Both stories involve women, seemingly poor, walking by houses. Is it their poverty and their mobility that causes such concern? I'm sure there's some sociological reason why these women were suspected of witchcraft.

The magic of steel seems to work in McNab's story, unless you want to be a skeptic and claim the travelling woman just stopped because she was amazed someone was sticking a needle in her footprint.

Even when it doesn't work there's an explanation consistent with the magic: the woman of the house spoke, and broke the spell. Maybe if she had never spoken a word the witch would still be standing in the road today. Silence is a key ingredient in some types of folk magic. Bittersweet root is best harvested in total silence, and a witch can be controlled with her own witch bridle only if you remain silent.

McNab's story appeared in the The Journal of American Folklore, Vol. 4, No. 14, in 1891.

May 05, 2013

Healing the Weapon and the Wound


If you were cut by a sword in 17th century New England, either a family member or a village healer would take care of the wound. They'd clean it with water, bandage it, and possibly smear it with a salve containing herbs and animal fat.

If you were lucky, a highly skilled doctor (like John Winthrop Jr.) would also apply a salve to the weapon that injured you. Putting the salve on the sword would magically heal the wound it made on you.

This seems a little implausible to a modern New Englander, but the so-called weapon salve was grounded in a widely held view of the universe. This worldview claimed that if everything in the universe is connected, then the sword that cut you had a particularly strong connection to you. The weapon salve takes advantage of this connection to heal you at a distance.

This blog has a recipe for a weapon salve from the 16th century text Archidoxis Magia. Ingredients include human fat, moss that has grown upon a human skull, rose oil, linseed oil, and human blood. The ointment should sit for a while after it has been mixed. When someone is wounded, the doctor should dip a stick in their blood and then insert the stick into the ointment. The ointment is now ready for use.
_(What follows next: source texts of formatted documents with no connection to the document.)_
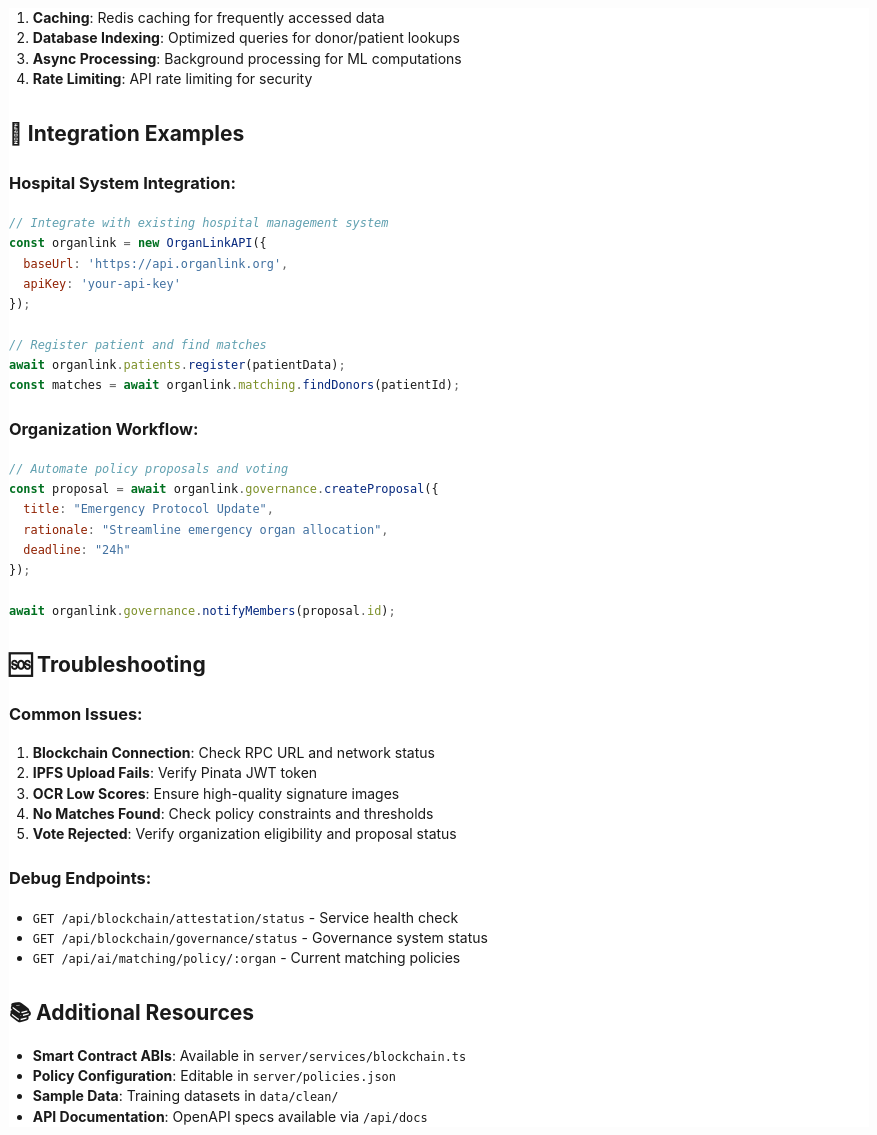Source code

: 1. **Caching**: Redis caching for frequently accessed data
2. **Database Indexing**: Optimized queries for donor/patient lookups
3. **Async Processing**: Background processing for ML computations
4. **Rate Limiting**: API rate limiting for security

## 🤝 Integration Examples

### Hospital System Integration:
```javascript
// Integrate with existing hospital management system
const organlink = new OrganLinkAPI({
  baseUrl: 'https://api.organlink.org',
  apiKey: 'your-api-key'
});

// Register patient and find matches
await organlink.patients.register(patientData);
const matches = await organlink.matching.findDonors(patientId);
```

### Organization Workflow:
```javascript
// Automate policy proposals and voting
const proposal = await organlink.governance.createProposal({
  title: "Emergency Protocol Update",
  rationale: "Streamline emergency organ allocation",
  deadline: "24h"
});

await organlink.governance.notifyMembers(proposal.id);
```

## 🆘 Troubleshooting

### Common Issues:

1. **Blockchain Connection**: Check RPC URL and network status
2. **IPFS Upload Fails**: Verify Pinata JWT token
3. **OCR Low Scores**: Ensure high-quality signature images
4. **No Matches Found**: Check policy constraints and thresholds
5. **Vote Rejected**: Verify organization eligibility and proposal status

### Debug Endpoints:
- `GET /api/blockchain/attestation/status` - Service health check
- `GET /api/blockchain/governance/status` - Governance system status
- `GET /api/ai/matching/policy/:organ` - Current matching policies

## 📚 Additional Resources

- **Smart Contract ABIs**: Available in `server/services/blockchain.ts`
- **Policy Configuration**: Editable in `server/policies.json`
- **Sample Data**: Training datasets in `data/clean/`
- **API Documentation**: OpenAPI specs available via `/api/docs`
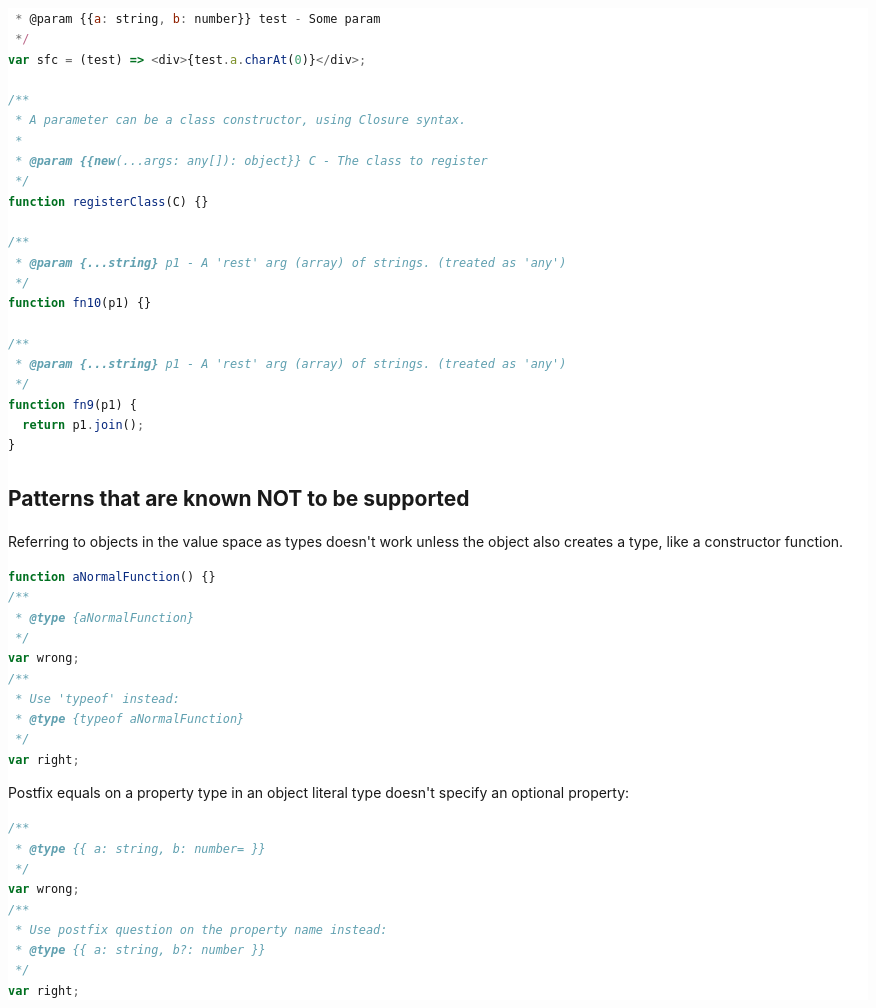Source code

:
 ```js twoslash
 * @param {{a: string, b: number}} test - Some param
 */
var sfc = (test) => <div>{test.a.charAt(0)}</div>;

/**
 * A parameter can be a class constructor, using Closure syntax.
 *
 * @param {{new(...args: any[]): object}} C - The class to register
 */
function registerClass(C) {}

/**
 * @param {...string} p1 - A 'rest' arg (array) of strings. (treated as 'any')
 */
function fn10(p1) {}

/**
 * @param {...string} p1 - A 'rest' arg (array) of strings. (treated as 'any')
 */
function fn9(p1) {
  return p1.join();
}
```

## Patterns that are known NOT to be supported

Referring to objects in the value space as types doesn't work unless the object also creates a type, like a constructor function.

```js twoslash
function aNormalFunction() {}
/**
 * @type {aNormalFunction}
 */
var wrong;
/**
 * Use 'typeof' instead:
 * @type {typeof aNormalFunction}
 */
var right;
```

Postfix equals on a property type in an object literal type doesn't specify an optional property:

```js twoslash
/**
 * @type {{ a: string, b: number= }}
 */
var wrong;
/**
 * Use postfix question on the property name instead:
 * @type {{ a: string, b?: number }}
 */
var right;
```
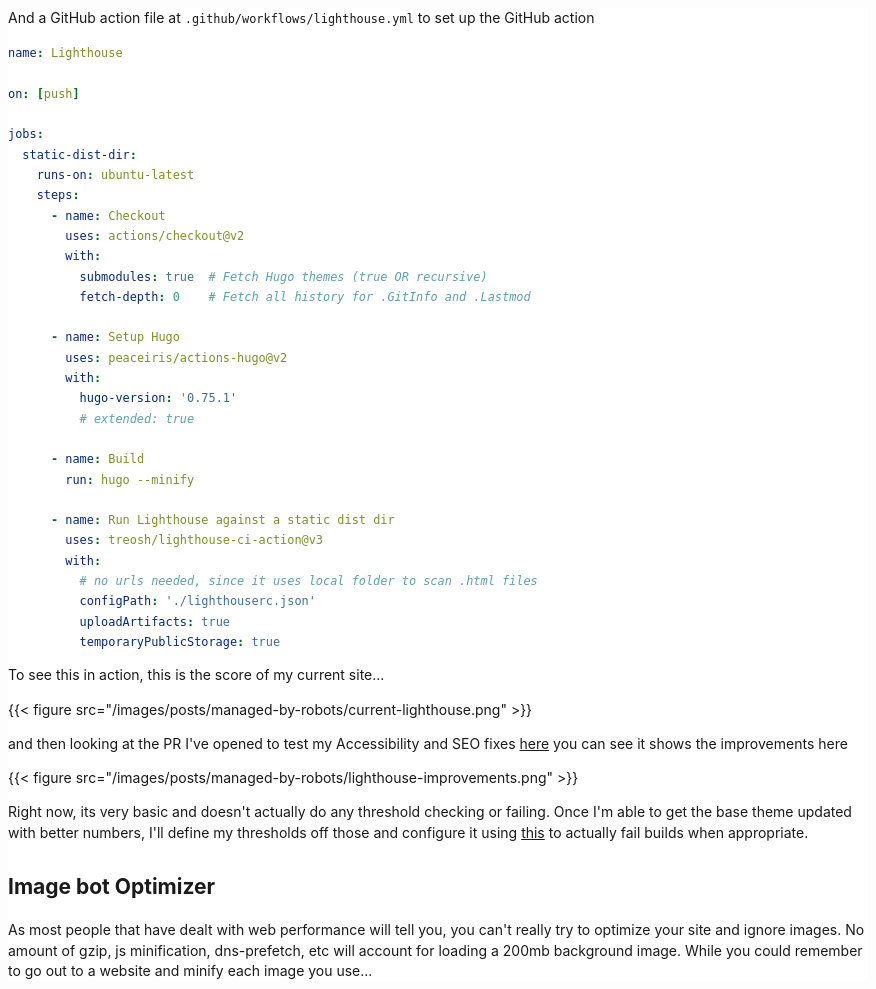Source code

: And a GitHub action file at `.github/workflows/lighthouse.yml` to set up the GitHub action
```yml
name: Lighthouse

on: [push]

jobs:
  static-dist-dir:
    runs-on: ubuntu-latest
    steps:
      - name: Checkout
        uses: actions/checkout@v2
        with:
          submodules: true  # Fetch Hugo themes (true OR recursive)
          fetch-depth: 0    # Fetch all history for .GitInfo and .Lastmod

      - name: Setup Hugo
        uses: peaceiris/actions-hugo@v2
        with:
          hugo-version: '0.75.1'
          # extended: true

      - name: Build
        run: hugo --minify

      - name: Run Lighthouse against a static dist dir
        uses: treosh/lighthouse-ci-action@v3
        with:
          # no urls needed, since it uses local folder to scan .html files
          configPath: './lighthouserc.json'
          uploadArtifacts: true
          temporaryPublicStorage: true
```

To see this in action, this is the score of my current site...

{{< figure src="/images/posts/managed-by-robots/current-lighthouse.png" >}}

and then looking at the PR I've opened to test my Accessibility and SEO fixes [here](https://github.com/alex-bezek/blog/pull/48) you can see it shows the improvements here

{{< figure src="/images/posts/managed-by-robots/lighthouse-improvements.png" >}}

Right now, its very basic and doesn't actually do any threshold checking or failing. Once I'm able to get the base theme updated with better numbers, I'll define my thresholds off those and configure it using [this](https://github.com/marketplace/actions/lighthouse-ci-action) to actually fail builds when appropriate.

## Image bot Optimizer

As most people that have dealt with web performance will tell you, you can't really try to optimize your site and ignore images. No amount of gzip, js minification, dns-prefetch, etc will account for loading a 200mb background image. While you could remember to go out to a website and minify each image you use...

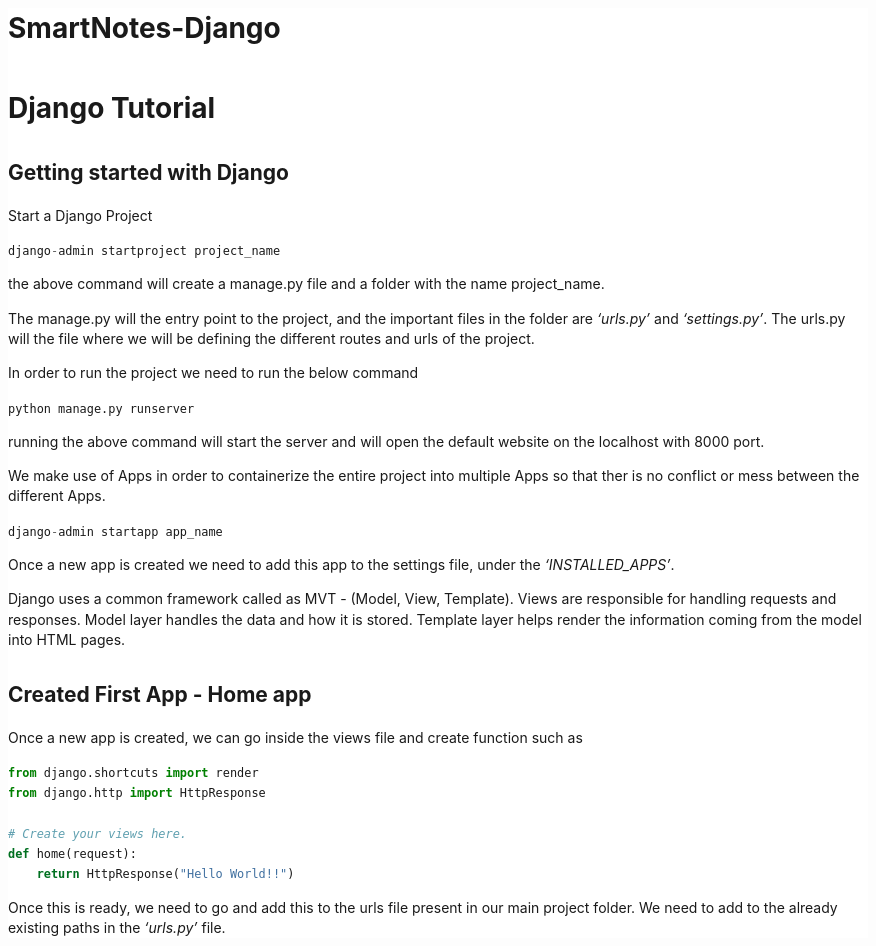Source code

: # SmartNotes-Django

# Django Tutorial

## **Getting started with Django**

Start a Django Project

```python
django-admin startproject project_name
```

the above command will create a manage.py file and a folder with the name project_name.

The manage.py will the entry point to the project, and the important files in the folder are _‘urls.py’_ and _‘settings.py’_. The urls.py will the file where we will be defining the different routes and urls of the project.

In order to run the project we need to run the below command

```python
python manage.py runserver
```

running the above command will start the server and will open the default website on the localhost with 8000 port.

We make use of Apps in order to containerize the entire project into multiple Apps so that ther is no conflict or mess between the different Apps.

```python
django-admin startapp app_name
```

Once a new app is created we need to add this app to the settings file, under the _‘INSTALLED_APPS’_.

Django uses a common framework called as MVT - (Model, View, Template). Views are responsible for handling requests and responses. Model layer handles the data and how it is stored. Template layer helps render the information coming from the model into HTML pages.

## **Created First App - Home app**

Once a new app is created, we can go inside the views file and create function such as

```python
from django.shortcuts import render
from django.http import HttpResponse

# Create your views here.
def home(request):
    return HttpResponse("Hello World!!")
```

Once this is ready, we need to go and add this to the urls file present in our main project folder. We need to add to the already existing paths in the _‘urls.py’_ file.
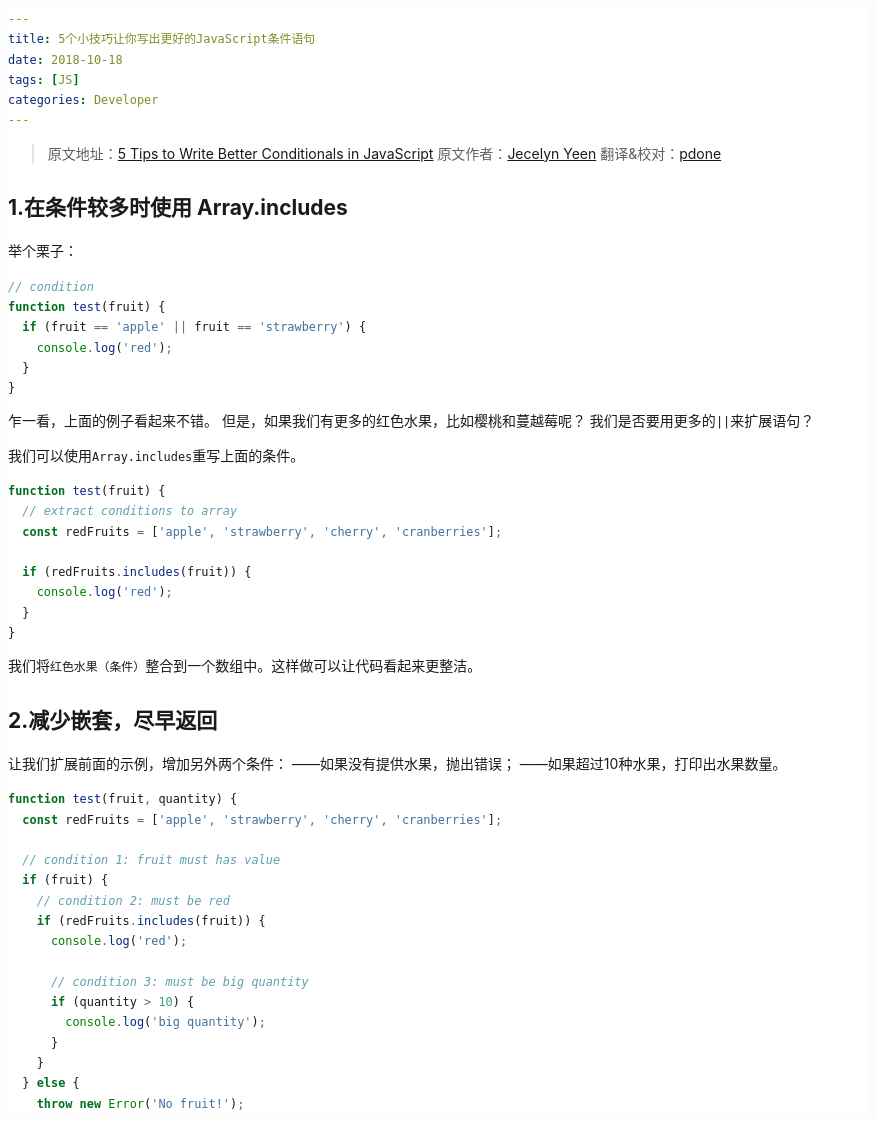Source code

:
 ```yaml
---
title: 5个小技巧让你写出更好的JavaScript条件语句
date: 2018-10-18
tags: [JS]
categories: Developer
---
```


> 原文地址：[5 Tips to Write Better Conditionals in JavaScript](https://scotch.io/tutorials/5-tips-to-write-better-conditionals-in-javascript#toc-1-use-array-includes-for-multiple-criteria)
> 原文作者：[Jecelyn Yeen](https://scotch.io/@jecelyn)
> 翻译&校对：[pdone](https://pdoner.cn)



## 1.在条件较多时使用 Array.includes
举个栗子：

```js
// condition
function test(fruit) {
  if (fruit == 'apple' || fruit == 'strawberry') {
    console.log('red');
  }
}
```

乍一看，上面的例子看起来不错。 但是，如果我们有更多的红色水果，比如樱桃和蔓越莓呢？ 我们是否要用更多的`||`来扩展语句？

我们可以使用`Array.includes`重写上面的条件。

```js
function test(fruit) {
  // extract conditions to array
  const redFruits = ['apple', 'strawberry', 'cherry', 'cranberries'];

  if (redFruits.includes(fruit)) {
    console.log('red');
  }
}
```

我们将`红色水果（条件）`整合到一个数组中。这样做可以让代码看起来更整洁。

## 2.减少嵌套，尽早返回

让我们扩展前面的示例，增加另外两个条件：
——如果没有提供水果，抛出错误；
——如果超过10种水果，打印出水果数量。

```js
function test(fruit, quantity) {
  const redFruits = ['apple', 'strawberry', 'cherry', 'cranberries'];

  // condition 1: fruit must has value
  if (fruit) {
    // condition 2: must be red
    if (redFruits.includes(fruit)) {
      console.log('red');

      // condition 3: must be big quantity
      if (quantity > 10) {
        console.log('big quantity');
      }
    }
  } else {
    throw new Error('No fruit!');
```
Doctors in Europe and New England debated the efficacy of the weapon salve. Some claimed it didn't work, but those who claimed it did had a variety of reasons as to why. Some claimed it worked through magnetism, while others claimed it was the harmony between the macrocosm and the microcosm. Some thought it was just the work of Satan.

I learned about the weapon salve a while ago and thought it was just another piece of folk magic that had long since disappeared. But I was wrong! The practice, or one very similar to it, survived until at least the 1980s in parts of Vermont.

Jane C. Beck, director of the Vermont Folklife Center, has interviewed many Vermonters about their traditional medicine practices. She collected the following piece of lore from a woman in Hyde Park, Vermont:

Similarly, it was believed that a nail that had been withdrawn from the foot, must be treated as well as the puncture wound itself. While salt pork was applied to the wound, the nail was carefully greased, wrapped up, and put into the warming closet where it would stay an even temperature. Today these supplementary measures are considered in holistic terms - treating the psychological mind as well as the body.

Although no skull-growing moss is involved, the theory is the same. Treating the item that injured you will cure your wound. I have no clue how the weapon salve evolved into this folk magic about the nail, but I think the continuity over 300 years of history is amazing.

I got the information about the weapon salve from Walter W. Woodward's Prospero's America: John Winthrop, Jr., Alchemy, and the Creation of New England Culture, 1606 - 1676 (pages 195 - 196). Jane Beck's article "Traditional Folk Medicine in Vermont" appears in Medicine and Healing. Volume 15 of the Proceedings of the Dublin Seminar for New England Folklife.